3 things grocers can do to maximize profits
- Incorporate product strategies: It is important to have good product strategies in place especially for those perishable items with rigid pack or tray sizes. Depending upon your pack size, this can be a brute force decision creating two entirely different choices and sometimes missing the boat and incurring a little too much waste or perhaps losing sales. Defining product strategy goals is a proven tactic to maximize profit.
- Collaborate with suppliers: Managing ordering and replenishment properly is difficult with complex supply networks. By building a connection with your suppliers not only are you generating trust, but also you’re increasing your profit by reducing time and overlap within the supply chain. This holds true for both perishable and non-perishable products.
- Invest in new technology: Antiquated systems are not successful at overcoming data complexities or changes in buying patterns nor are they successful at getting the right amount of product to the proper store at the correct time. Solutions that are strategic, profit-aware and automated should be utilized.
Just like consumers have transformed, so has the grocery industry to keep up on the challenges produced from customer’s new wants and needs. What once were miniscule constraints now are made of multiple levels and large volumes. In order for retailers to flourish and be advantageous in overcoming these changes, next generation supply chain opportunities need to be adopted. Retailers need to employ tools that provide order planning and forecasting, track inventory successfully, and handle ambient and perishable product properly to avoid being left in the dust.
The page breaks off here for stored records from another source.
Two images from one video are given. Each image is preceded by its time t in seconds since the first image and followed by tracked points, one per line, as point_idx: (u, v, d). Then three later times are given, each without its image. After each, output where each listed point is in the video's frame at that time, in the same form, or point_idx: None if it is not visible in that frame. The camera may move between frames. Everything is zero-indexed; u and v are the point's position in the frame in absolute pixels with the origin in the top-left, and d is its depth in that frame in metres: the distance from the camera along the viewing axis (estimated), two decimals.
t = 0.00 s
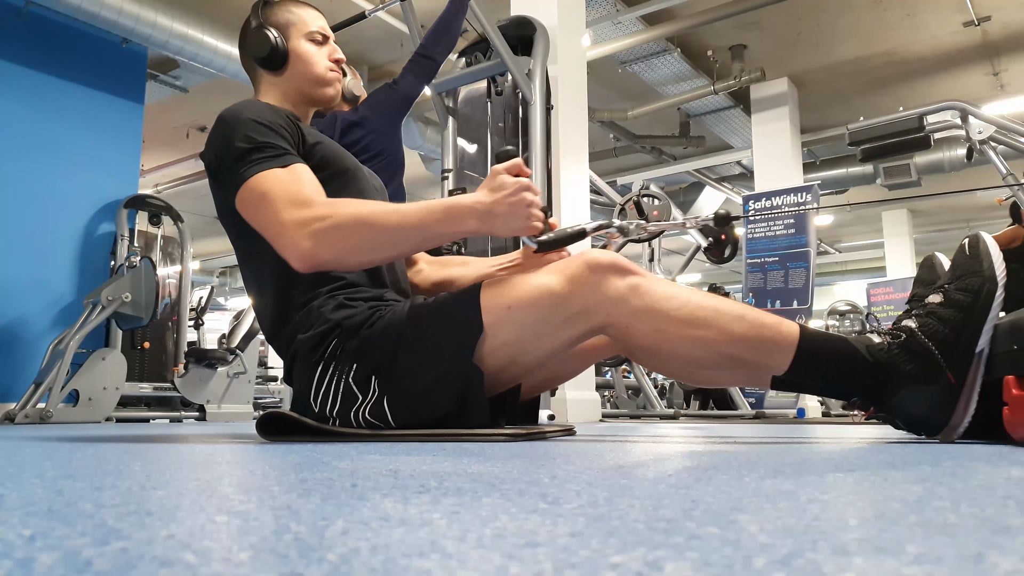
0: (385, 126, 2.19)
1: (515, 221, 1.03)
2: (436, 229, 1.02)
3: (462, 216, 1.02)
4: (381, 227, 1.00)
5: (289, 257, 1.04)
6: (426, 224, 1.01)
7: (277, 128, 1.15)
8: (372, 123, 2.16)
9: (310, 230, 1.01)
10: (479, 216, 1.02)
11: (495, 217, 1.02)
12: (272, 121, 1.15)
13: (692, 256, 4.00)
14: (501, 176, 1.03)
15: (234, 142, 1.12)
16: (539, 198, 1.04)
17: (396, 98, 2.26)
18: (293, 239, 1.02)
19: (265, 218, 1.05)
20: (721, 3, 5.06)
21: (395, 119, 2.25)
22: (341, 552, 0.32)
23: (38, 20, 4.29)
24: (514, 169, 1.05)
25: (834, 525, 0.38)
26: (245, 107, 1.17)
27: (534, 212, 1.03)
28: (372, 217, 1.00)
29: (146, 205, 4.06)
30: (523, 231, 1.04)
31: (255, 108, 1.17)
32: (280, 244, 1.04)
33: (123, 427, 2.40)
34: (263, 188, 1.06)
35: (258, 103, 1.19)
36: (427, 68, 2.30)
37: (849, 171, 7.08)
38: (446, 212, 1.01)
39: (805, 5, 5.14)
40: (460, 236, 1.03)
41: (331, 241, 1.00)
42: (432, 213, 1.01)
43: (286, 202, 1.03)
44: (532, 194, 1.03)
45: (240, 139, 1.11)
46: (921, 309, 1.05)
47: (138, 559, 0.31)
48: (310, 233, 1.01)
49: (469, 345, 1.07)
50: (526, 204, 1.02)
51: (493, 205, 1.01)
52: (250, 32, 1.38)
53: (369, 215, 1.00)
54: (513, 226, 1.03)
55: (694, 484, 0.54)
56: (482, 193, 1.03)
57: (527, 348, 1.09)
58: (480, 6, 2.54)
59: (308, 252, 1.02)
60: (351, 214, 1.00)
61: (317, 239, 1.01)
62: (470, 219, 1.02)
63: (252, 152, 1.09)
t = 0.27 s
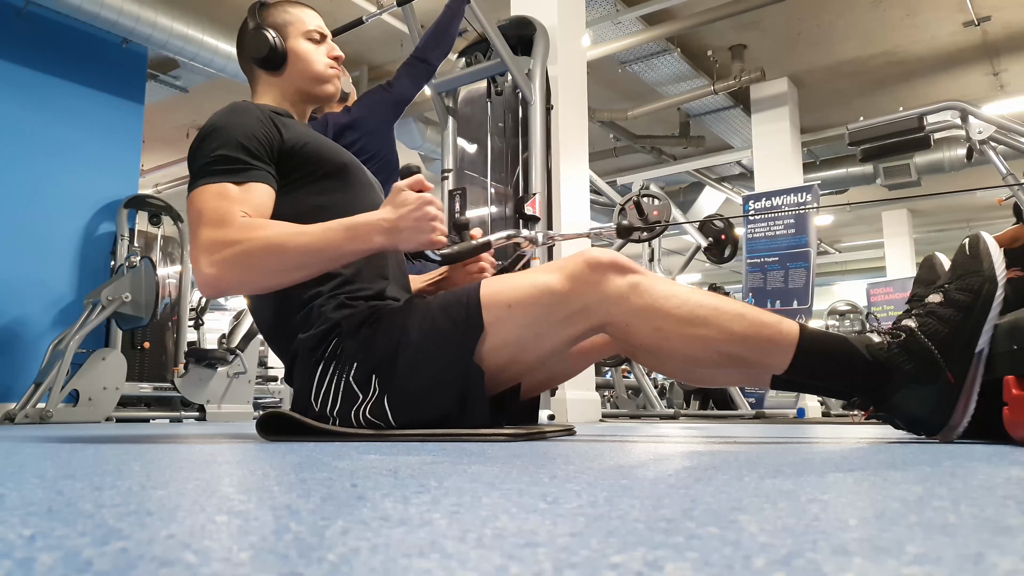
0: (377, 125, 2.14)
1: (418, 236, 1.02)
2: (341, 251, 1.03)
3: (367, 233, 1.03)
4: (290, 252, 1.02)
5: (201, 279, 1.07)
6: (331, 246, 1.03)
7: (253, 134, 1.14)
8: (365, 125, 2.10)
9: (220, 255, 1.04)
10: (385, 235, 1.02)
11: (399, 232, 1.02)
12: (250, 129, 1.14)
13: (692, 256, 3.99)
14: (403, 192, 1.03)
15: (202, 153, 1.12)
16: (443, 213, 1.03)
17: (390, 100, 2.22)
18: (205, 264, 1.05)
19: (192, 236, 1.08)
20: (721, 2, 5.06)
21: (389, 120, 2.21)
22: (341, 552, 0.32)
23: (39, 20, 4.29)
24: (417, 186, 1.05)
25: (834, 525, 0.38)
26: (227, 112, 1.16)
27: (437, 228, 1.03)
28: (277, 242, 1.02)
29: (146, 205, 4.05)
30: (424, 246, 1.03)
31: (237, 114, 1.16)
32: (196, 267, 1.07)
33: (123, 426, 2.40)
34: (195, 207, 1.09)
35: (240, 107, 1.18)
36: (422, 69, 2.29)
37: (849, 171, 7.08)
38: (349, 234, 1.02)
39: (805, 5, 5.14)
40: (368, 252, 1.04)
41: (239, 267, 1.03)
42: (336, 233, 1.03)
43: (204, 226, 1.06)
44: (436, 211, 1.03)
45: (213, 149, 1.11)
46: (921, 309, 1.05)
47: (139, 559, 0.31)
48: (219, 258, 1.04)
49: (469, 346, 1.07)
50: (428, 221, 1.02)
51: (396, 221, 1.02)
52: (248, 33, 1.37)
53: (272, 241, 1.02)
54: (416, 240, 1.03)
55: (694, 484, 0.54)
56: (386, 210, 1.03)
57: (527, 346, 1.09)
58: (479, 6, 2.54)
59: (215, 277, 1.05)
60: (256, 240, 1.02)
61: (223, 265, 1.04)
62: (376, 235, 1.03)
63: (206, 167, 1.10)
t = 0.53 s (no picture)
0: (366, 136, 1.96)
1: (368, 238, 1.03)
2: (286, 253, 1.04)
3: (316, 236, 1.04)
4: (236, 255, 1.03)
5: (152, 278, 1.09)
6: (277, 248, 1.04)
7: (234, 137, 1.14)
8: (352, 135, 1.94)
9: (171, 256, 1.05)
10: (332, 237, 1.03)
11: (350, 234, 1.03)
12: (232, 133, 1.14)
13: (692, 256, 3.99)
14: (351, 195, 1.03)
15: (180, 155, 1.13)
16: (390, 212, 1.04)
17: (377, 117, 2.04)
18: (158, 263, 1.07)
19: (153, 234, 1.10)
20: (721, 3, 5.07)
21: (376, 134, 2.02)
22: (341, 552, 0.32)
23: (39, 20, 4.29)
24: (364, 189, 1.04)
25: (834, 525, 0.38)
26: (212, 118, 1.16)
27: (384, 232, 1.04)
28: (222, 244, 1.02)
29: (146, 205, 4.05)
30: (373, 248, 1.04)
31: (221, 119, 1.15)
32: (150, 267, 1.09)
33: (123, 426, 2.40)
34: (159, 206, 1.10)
35: (223, 109, 1.17)
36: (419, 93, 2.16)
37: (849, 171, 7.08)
38: (298, 237, 1.03)
39: (805, 6, 5.14)
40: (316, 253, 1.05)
41: (188, 268, 1.04)
42: (285, 236, 1.04)
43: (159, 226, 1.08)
44: (384, 212, 1.03)
45: (191, 152, 1.12)
46: (920, 309, 1.05)
47: (138, 559, 0.31)
48: (170, 258, 1.05)
49: (468, 348, 1.06)
50: (375, 224, 1.02)
51: (345, 224, 1.03)
52: (248, 32, 1.38)
53: (219, 243, 1.02)
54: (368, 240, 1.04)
55: (694, 485, 0.54)
56: (334, 214, 1.04)
57: (526, 348, 1.10)
58: (479, 6, 2.54)
59: (164, 277, 1.06)
60: (203, 242, 1.03)
61: (173, 266, 1.05)
62: (324, 237, 1.03)
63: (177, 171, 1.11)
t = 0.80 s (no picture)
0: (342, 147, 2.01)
1: (398, 236, 1.02)
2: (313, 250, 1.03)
3: (343, 233, 1.03)
4: (264, 252, 1.01)
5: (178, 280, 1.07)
6: (305, 246, 1.03)
7: (238, 136, 1.14)
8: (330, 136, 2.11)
9: (195, 256, 1.04)
10: (360, 234, 1.02)
11: (377, 231, 1.02)
12: (237, 132, 1.14)
13: (692, 256, 3.99)
14: (380, 192, 1.03)
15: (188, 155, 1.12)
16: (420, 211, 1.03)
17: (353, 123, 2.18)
18: (182, 264, 1.05)
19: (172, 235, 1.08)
20: (721, 2, 5.06)
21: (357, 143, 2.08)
22: (341, 552, 0.32)
23: (39, 20, 4.29)
24: (393, 186, 1.06)
25: (834, 525, 0.38)
26: (213, 116, 1.15)
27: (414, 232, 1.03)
28: (250, 242, 1.01)
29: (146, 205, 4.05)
30: (401, 246, 1.03)
31: (222, 118, 1.15)
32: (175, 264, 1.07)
33: (123, 426, 2.39)
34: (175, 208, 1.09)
35: (226, 109, 1.17)
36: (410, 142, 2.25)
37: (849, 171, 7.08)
38: (326, 234, 1.02)
39: (805, 5, 5.14)
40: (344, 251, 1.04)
41: (213, 266, 1.03)
42: (314, 234, 1.03)
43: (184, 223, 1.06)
44: (413, 210, 1.03)
45: (201, 150, 1.10)
46: (919, 310, 1.05)
47: (139, 559, 0.31)
48: (195, 258, 1.04)
49: (467, 353, 1.07)
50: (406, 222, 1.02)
51: (374, 220, 1.02)
52: (246, 30, 1.37)
53: (246, 240, 1.01)
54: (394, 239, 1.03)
55: (693, 484, 0.54)
56: (363, 210, 1.03)
57: (526, 355, 1.10)
58: (479, 6, 2.55)
59: (191, 277, 1.05)
60: (229, 240, 1.02)
61: (199, 265, 1.03)
62: (354, 233, 1.02)
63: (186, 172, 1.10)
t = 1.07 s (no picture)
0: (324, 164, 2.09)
1: (458, 230, 1.01)
2: (371, 242, 1.02)
3: (403, 225, 1.02)
4: (322, 241, 1.01)
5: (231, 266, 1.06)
6: (363, 238, 1.01)
7: (251, 132, 1.15)
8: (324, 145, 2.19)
9: (250, 242, 1.03)
10: (419, 227, 1.02)
11: (436, 224, 1.01)
12: (248, 127, 1.15)
13: (691, 256, 3.99)
14: (442, 185, 1.02)
15: (206, 147, 1.12)
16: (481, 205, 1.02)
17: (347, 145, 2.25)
18: (236, 250, 1.04)
19: (214, 224, 1.07)
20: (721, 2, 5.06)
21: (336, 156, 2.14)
22: (341, 552, 0.32)
23: (39, 19, 4.29)
24: (454, 179, 1.05)
25: (833, 525, 0.38)
26: (221, 111, 1.17)
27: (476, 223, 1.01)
28: (309, 230, 1.01)
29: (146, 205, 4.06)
30: (461, 240, 1.02)
31: (231, 112, 1.17)
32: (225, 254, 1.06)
33: (123, 426, 2.39)
34: (215, 198, 1.07)
35: (235, 105, 1.18)
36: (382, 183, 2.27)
37: (849, 171, 7.08)
38: (387, 225, 1.01)
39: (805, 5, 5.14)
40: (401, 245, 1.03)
41: (270, 252, 1.02)
42: (374, 223, 1.02)
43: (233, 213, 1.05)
44: (473, 205, 1.01)
45: (212, 146, 1.11)
46: (919, 310, 1.05)
47: (139, 558, 0.31)
48: (250, 246, 1.03)
49: (467, 353, 1.07)
50: (467, 214, 1.00)
51: (435, 214, 1.01)
52: (241, 29, 1.37)
53: (305, 229, 1.01)
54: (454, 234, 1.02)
55: (693, 484, 0.54)
56: (423, 203, 1.02)
57: (526, 357, 1.10)
58: (479, 5, 2.55)
59: (247, 263, 1.03)
60: (288, 227, 1.01)
61: (257, 250, 1.02)
62: (413, 226, 1.02)
63: (212, 162, 1.09)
There are a variety of demand signals that need to be monitored on a local level, these signals include: the time of day activity occurs, local events, sports schedules, weather, seasonality, social trends and local buying habits. To add to this already complex problem, this must be done at a SKU/store level, in real-time to optimize profit from perishables. Grocers are one of the only retailers who have a legitimate need to plan inventory by the hour in order to avoid situations of ‘scarcity and abundance’.
Because the majority of non-perishables are shelf stable with long code dates, the time-phased element to the demand, delivery, and sale is related to carrying cost, customer service levels and the cost of money invested. The majority of allocation/distribution projects tend to focus on determining how much inventory to push to a given store. Theoretically these items can remain in the store until someone buys them or until they are marked down as part of a clearance initiative.
Grocers and food retailers now need a new approach to forecasting, SKU rationalization, assortment planning and order planning. Retailers who can meet the specific needs of their customers at a local level will become much more successful.
To place inventory in the most efficient and profitable way, merchants can define product objectives, like minimum credible display and service levels, which should be used to decide each inventory placement decision. This enables retailers to make sure every product is in their assortment for a reason.